Une centaine de personnes se sont réunies hier dans la capitale Juba pour fêter les six mois de l’indépendance du Sud et appeler à la paix et à la fin des violences tribales. Hannah McNeish/AFP
« Dans le comté de Akobo-Est, la ville de Deng Jok a été attaquée (dimanche) et 22 personnes ont été tuées », a précisé le gouverneur de Jonglei, Kuol Mayang, ajoutant que 20 autres personnes sérieusement blessées avaient été transportées à l’hôpital. « Il y a eu aussi une attaque sur le village de Kaikuin, à Akobo-Ouest. Deux femmes ont été tuées et du bétail a été volé », a-t-il ajouté.
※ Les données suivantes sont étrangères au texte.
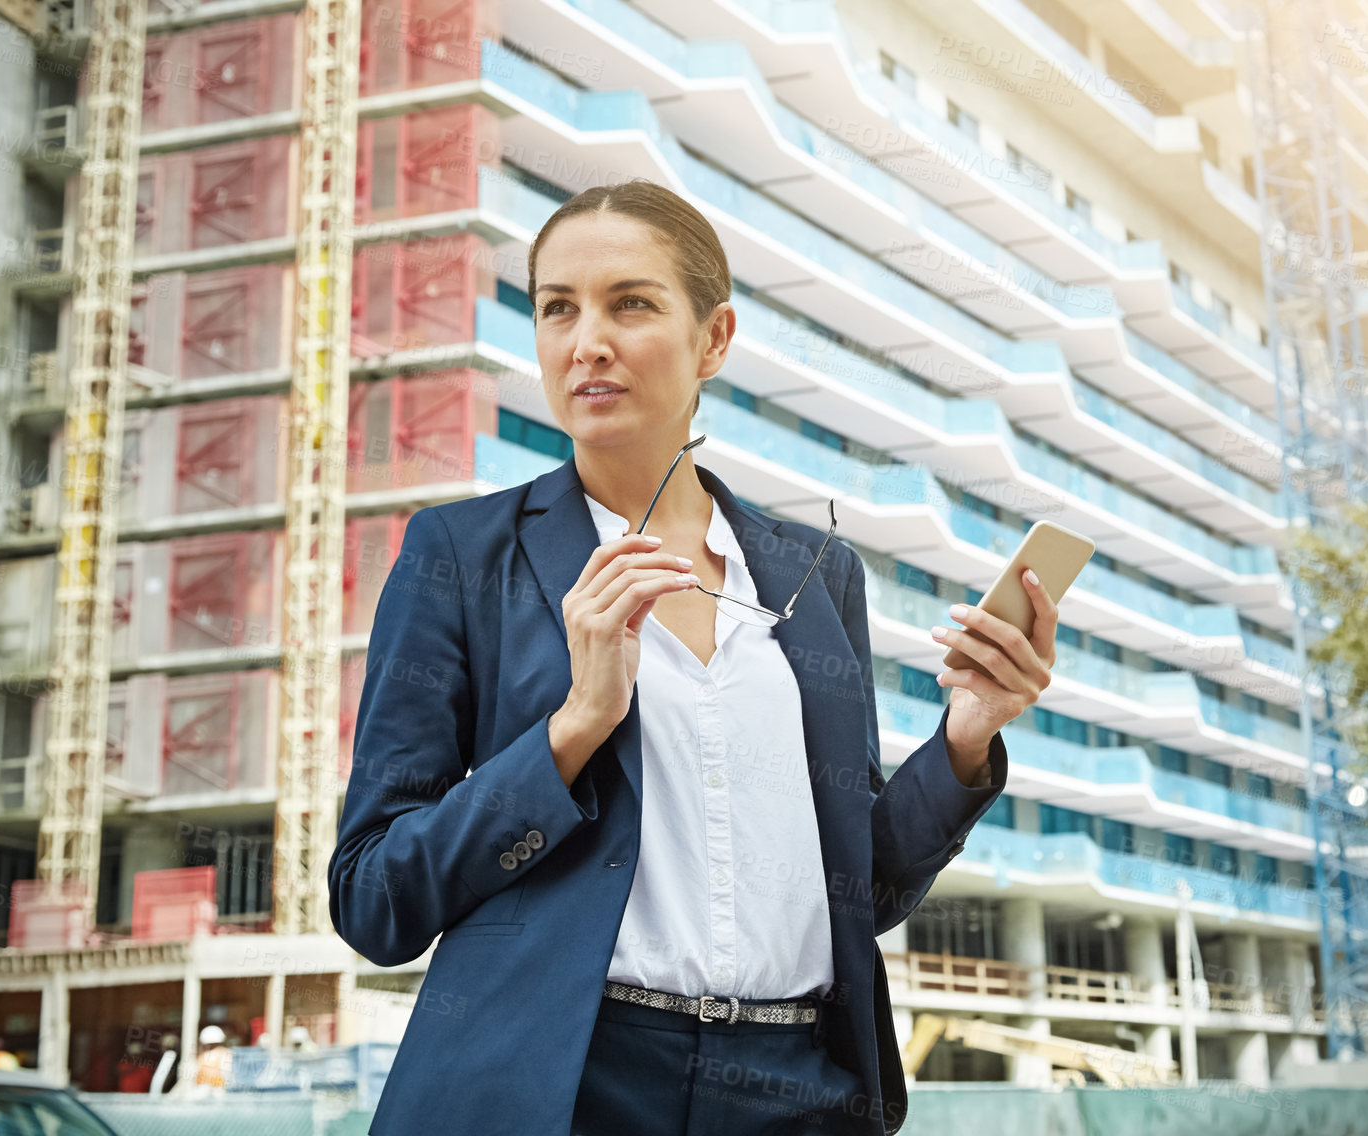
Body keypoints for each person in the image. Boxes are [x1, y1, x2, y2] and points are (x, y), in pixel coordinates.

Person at [328, 180, 1059, 1136]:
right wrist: (573, 727)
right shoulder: (462, 558)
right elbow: (375, 898)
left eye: (630, 303)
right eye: (558, 307)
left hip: (799, 1086)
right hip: (571, 1085)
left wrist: (967, 738)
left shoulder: (816, 574)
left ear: (714, 338)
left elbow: (858, 889)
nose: (587, 339)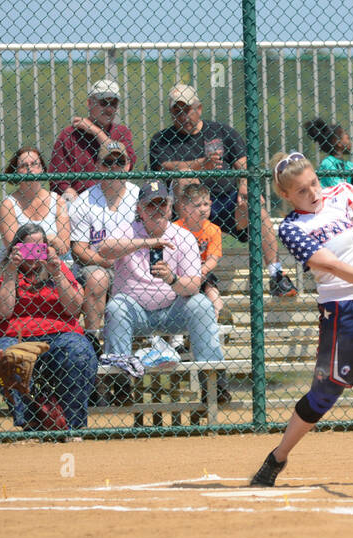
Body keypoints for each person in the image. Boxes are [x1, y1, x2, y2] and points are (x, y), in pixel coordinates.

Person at [248, 152, 353, 487]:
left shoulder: (343, 193)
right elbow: (330, 265)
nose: (313, 193)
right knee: (325, 394)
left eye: (313, 183)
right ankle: (278, 457)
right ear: (286, 196)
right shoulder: (293, 228)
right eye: (301, 191)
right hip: (342, 311)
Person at [147, 83, 298, 298]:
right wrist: (202, 164)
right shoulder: (162, 139)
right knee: (184, 179)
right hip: (189, 209)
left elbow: (243, 165)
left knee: (258, 207)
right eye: (176, 110)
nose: (182, 115)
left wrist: (245, 187)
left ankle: (276, 276)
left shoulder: (221, 131)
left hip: (227, 204)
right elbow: (165, 167)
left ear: (198, 108)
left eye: (187, 109)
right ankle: (194, 273)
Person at [98, 180, 225, 380]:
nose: (157, 209)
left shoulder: (183, 236)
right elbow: (104, 249)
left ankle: (213, 380)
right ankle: (120, 382)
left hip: (171, 310)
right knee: (116, 308)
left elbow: (192, 285)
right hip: (135, 311)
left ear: (169, 207)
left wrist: (171, 278)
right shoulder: (127, 229)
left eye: (162, 204)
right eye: (151, 204)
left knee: (201, 304)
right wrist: (148, 243)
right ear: (139, 208)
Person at [0, 224, 96, 430]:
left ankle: (72, 425)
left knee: (79, 350)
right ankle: (30, 422)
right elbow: (2, 312)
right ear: (16, 248)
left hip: (59, 334)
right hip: (10, 335)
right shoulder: (1, 272)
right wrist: (12, 271)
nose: (32, 254)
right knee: (11, 355)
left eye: (39, 248)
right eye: (27, 248)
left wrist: (56, 273)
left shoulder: (57, 269)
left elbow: (74, 308)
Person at [67, 140, 139, 349]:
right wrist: (106, 262)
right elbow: (78, 248)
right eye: (108, 162)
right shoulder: (84, 201)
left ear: (128, 165)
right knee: (97, 278)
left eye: (120, 161)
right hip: (97, 266)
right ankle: (92, 337)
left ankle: (152, 337)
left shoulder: (139, 197)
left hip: (135, 264)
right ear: (98, 166)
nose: (114, 168)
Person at [48, 79, 136, 203]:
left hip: (115, 200)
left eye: (114, 104)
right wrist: (75, 200)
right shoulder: (70, 135)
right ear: (89, 103)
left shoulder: (122, 132)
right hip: (78, 202)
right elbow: (57, 179)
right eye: (104, 102)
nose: (109, 109)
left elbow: (129, 163)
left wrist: (96, 132)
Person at [0, 146, 72, 262]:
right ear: (16, 171)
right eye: (23, 165)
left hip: (50, 267)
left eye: (34, 164)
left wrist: (28, 244)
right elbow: (14, 249)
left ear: (42, 168)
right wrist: (50, 240)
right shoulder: (8, 205)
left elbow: (64, 247)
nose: (29, 169)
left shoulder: (58, 201)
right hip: (18, 268)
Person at [174, 182, 229, 325]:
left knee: (211, 287)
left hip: (202, 270)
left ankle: (220, 318)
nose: (203, 209)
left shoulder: (214, 230)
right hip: (180, 272)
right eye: (197, 205)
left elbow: (213, 258)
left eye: (206, 204)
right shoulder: (176, 228)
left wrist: (201, 270)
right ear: (185, 208)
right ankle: (178, 337)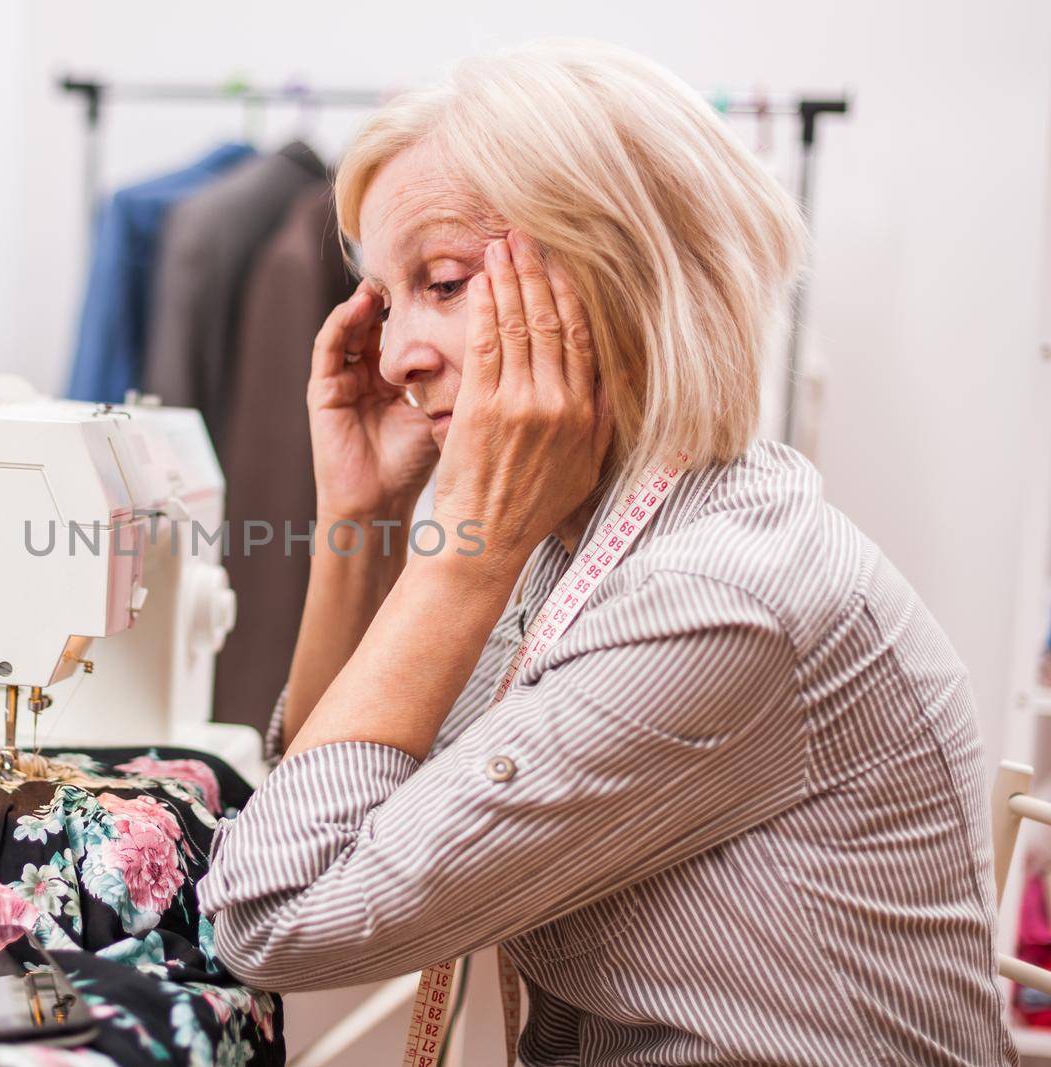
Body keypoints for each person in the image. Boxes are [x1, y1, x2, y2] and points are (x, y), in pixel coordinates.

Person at [196, 39, 1015, 1066]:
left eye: (442, 283)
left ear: (617, 281)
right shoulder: (582, 542)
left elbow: (275, 916)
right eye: (386, 295)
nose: (396, 353)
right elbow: (325, 796)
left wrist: (463, 554)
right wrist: (358, 521)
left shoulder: (717, 597)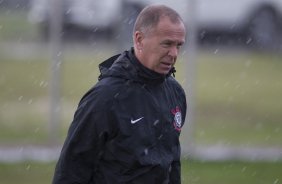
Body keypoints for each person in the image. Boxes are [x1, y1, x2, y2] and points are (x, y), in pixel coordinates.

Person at [52, 4, 187, 184]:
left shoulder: (175, 92)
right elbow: (71, 170)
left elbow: (172, 164)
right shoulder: (105, 97)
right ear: (139, 40)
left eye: (179, 45)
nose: (174, 53)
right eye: (167, 44)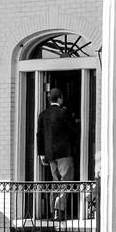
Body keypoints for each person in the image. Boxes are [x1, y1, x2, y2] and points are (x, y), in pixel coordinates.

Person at [36, 87, 77, 219]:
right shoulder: (64, 113)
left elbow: (39, 135)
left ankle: (53, 210)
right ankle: (59, 210)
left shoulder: (43, 115)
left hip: (50, 154)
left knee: (56, 181)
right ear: (60, 98)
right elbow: (74, 131)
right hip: (64, 152)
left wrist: (41, 153)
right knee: (66, 181)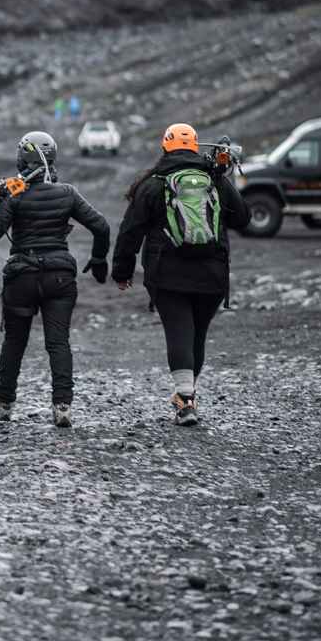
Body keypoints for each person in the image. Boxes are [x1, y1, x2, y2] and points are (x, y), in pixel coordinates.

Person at [111, 123, 248, 426]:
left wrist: (121, 271)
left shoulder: (153, 184)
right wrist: (224, 178)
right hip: (212, 275)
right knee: (196, 334)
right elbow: (243, 218)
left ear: (165, 148)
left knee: (178, 331)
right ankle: (189, 395)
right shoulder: (214, 180)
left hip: (168, 274)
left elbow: (130, 231)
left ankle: (185, 401)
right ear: (196, 147)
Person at [0, 131, 110, 428]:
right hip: (60, 278)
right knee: (58, 342)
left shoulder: (15, 194)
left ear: (21, 159)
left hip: (21, 278)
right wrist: (99, 260)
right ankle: (62, 406)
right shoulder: (68, 193)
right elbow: (101, 226)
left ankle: (5, 403)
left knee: (15, 340)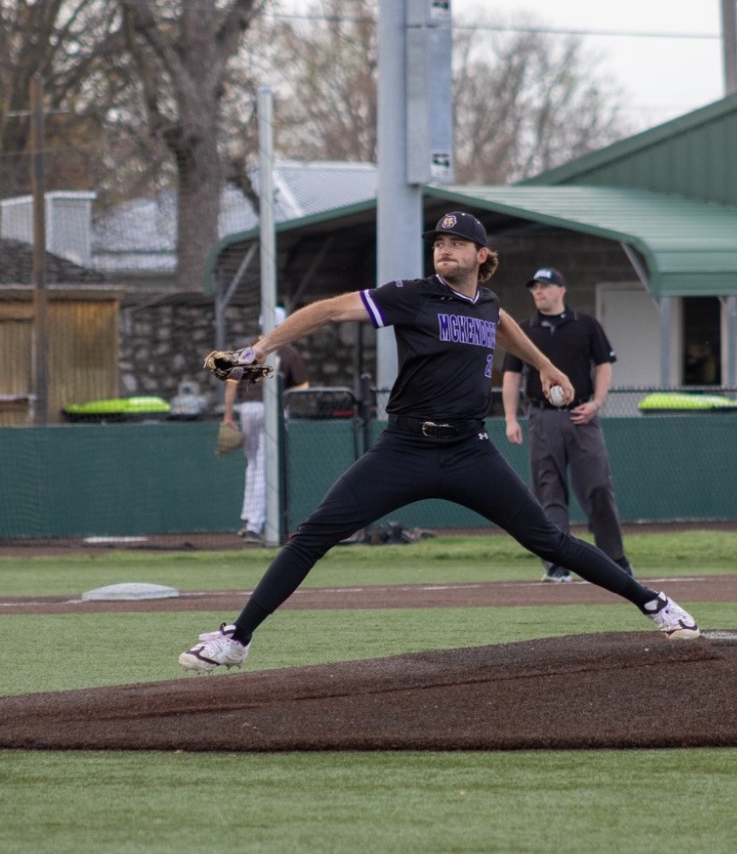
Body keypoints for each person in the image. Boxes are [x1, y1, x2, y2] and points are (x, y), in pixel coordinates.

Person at [180, 211, 700, 671]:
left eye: (455, 243)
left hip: (469, 451)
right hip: (405, 448)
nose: (444, 249)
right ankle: (236, 639)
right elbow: (332, 310)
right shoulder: (412, 296)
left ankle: (654, 603)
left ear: (481, 255)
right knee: (313, 534)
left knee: (548, 539)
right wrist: (263, 346)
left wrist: (545, 365)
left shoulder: (487, 302)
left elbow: (503, 326)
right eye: (437, 243)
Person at [500, 267, 631, 583]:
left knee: (598, 486)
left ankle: (614, 559)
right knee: (549, 491)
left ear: (561, 290)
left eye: (545, 286)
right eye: (535, 288)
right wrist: (509, 418)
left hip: (582, 415)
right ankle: (557, 563)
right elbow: (512, 375)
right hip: (542, 416)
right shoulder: (524, 329)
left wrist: (597, 403)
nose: (538, 292)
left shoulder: (585, 325)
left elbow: (604, 366)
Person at [220, 308, 309, 543]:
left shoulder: (248, 350)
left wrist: (228, 415)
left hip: (248, 409)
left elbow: (231, 385)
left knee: (253, 464)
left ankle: (249, 516)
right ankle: (254, 525)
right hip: (273, 410)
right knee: (263, 465)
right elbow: (302, 389)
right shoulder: (289, 353)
Notons que Jonglei, un État de l’est du pays, se relève à peine de l’attaque ces dernières semaines de villages de la tribu Murle, autour de la localité de Pibor, par environ 8 000 jeunes hommes armés de la tribu rivale Lou Nuer, pour des histoires de vols de bétail. Des dizaines de milliers de personnes ont dû fuir et le bilan exact des victimes n’est pas encore connu. La coordinatrice humanitaire pour le Soudan du Sud, Lise Grande, a annoncé la semaine dernière que « des dizaines, peut-être des centaines » de personnes pourraient avoir été tuées. Joshua Konyi, commissaire du comté de Pibor et lui-même d’ethnie Murle, a de son côté affirmé que 3 141 personnes étaient mortes, un bilan qui n’a pas été confirmé par d’autres sources.
Suite à cette explosion de violence, le gouvernement a décrété Jonglei « zone de désastre » national tandis que les Nations unies ont annoncé qu’elles procéderaient à « une opération massive d’urgence » pour venir en aide aux 60 000 personnes déracinées par la violence.
Deux autres villages dans le comté d’Akobo-Est ont été la cible de violences, mais le nombre de victimes n’y est pas encore connu, a indiqué le gouverneur de l’État.